Bu noktaya gelirken Almanya’daki Milli Görüşçülerin Türkiye’dekilerden bir farkı vardı. Yoksunluğu, haksızlığı birebir yaşamaktan öte başka çok önemli bir fark.
***
Yine Oğuz Üçüncü anlatsın: “Türkiye devletinin biz göçmenleri 20 sene boyunca yalnız bırakmasının faydasını gördük. Devletin nizamından uzak olmamız sonucunda bizde sivil bir anlayış gelişti. İyi ki de öyle oldu. Biz artık ne Türkiye Cumhuriyeti devleti ne de Almanya devleti işimize karışsın istiyoruz. Çünkü burada hem Kürt hem Türk sivil toplum örgütleri olarak çoğulculuk üstüne kendi içimizde bir diyalog oluşturduk.”
Devletin resmi söylemi zihinleri bulandırmadığında, insanlara ne hissetmesi, neyi ne kadar bilmesi gerektiğini emretmediğinde vicdan suyu çatlağını buluyor, gördüğünüz gibi.
***
Hükümetimizin temsilcilerini ‘iyi saatte olsunlar’ ziyaret ettiğinde, sabahına “Kürtlerin hakları verilecek” türünden açıklamalar yaparlar. Birinci olarak; verilmemiş hakkı olduğunu biliyorsan onların helal etmediği bu yükle nasıl yaşıyorsun?
İkinci olarak; doğuştan gelen bir hakkı almak-vermek düzleminde tartışmanın kibrini, bu mesnetsiz lütufkârlığının nelere mal olduğunu nasıl göremiyorsun?
Kimsenin yoksunlukla terbiye edilmesini dilemem.
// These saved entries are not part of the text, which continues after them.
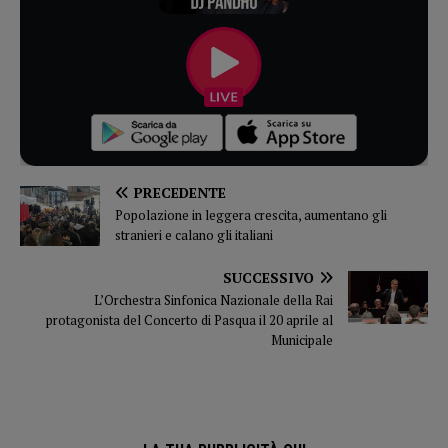
PRECEDENTE
Popolazione in leggera crescita, aumentano gli
stranieri e calano gli italiani
SUCCESSIVO
L’Orchestra Sinfonica Nazionale della Rai
protagonista del Concerto di Pasqua il 20 aprile al
Municipale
O nedenle ülkeyi yöneten dindarların, Almanya’daki Milli Görüşçüleri empatiye götüren süreci kalplerindeki teraziye koymalarını umabilirim sadece.
***
Beşşar Esad’a “Esed, Esed, reform yapmak için şiddetin durmasını bekleme” diye öğütler verirken kendi ülkenizdeki vatandaşların hakkını bitmeyen şartlara bağlarsanız...
İsrail’den Mavi Marmara için özür beklerken iki ülke arasındaki ilişkileri hangi ‘stratejik derinliğe’ dayandırdığınız belli olmadan askıya alırken Roboski katliamının üstünden şımarık bir çocuk gibi atlayıp geçmek isterseniz...
Dünyanın her yerinden net olarak görülebilecek bir ikiyüzlülüğün güncel temsilcisi olursunuz. Çıkarıp attık, bir adım ötesine geçtik diye övündüğünüz siyasi hareketin işte böyle 50 yıl gerisine düşersiniz.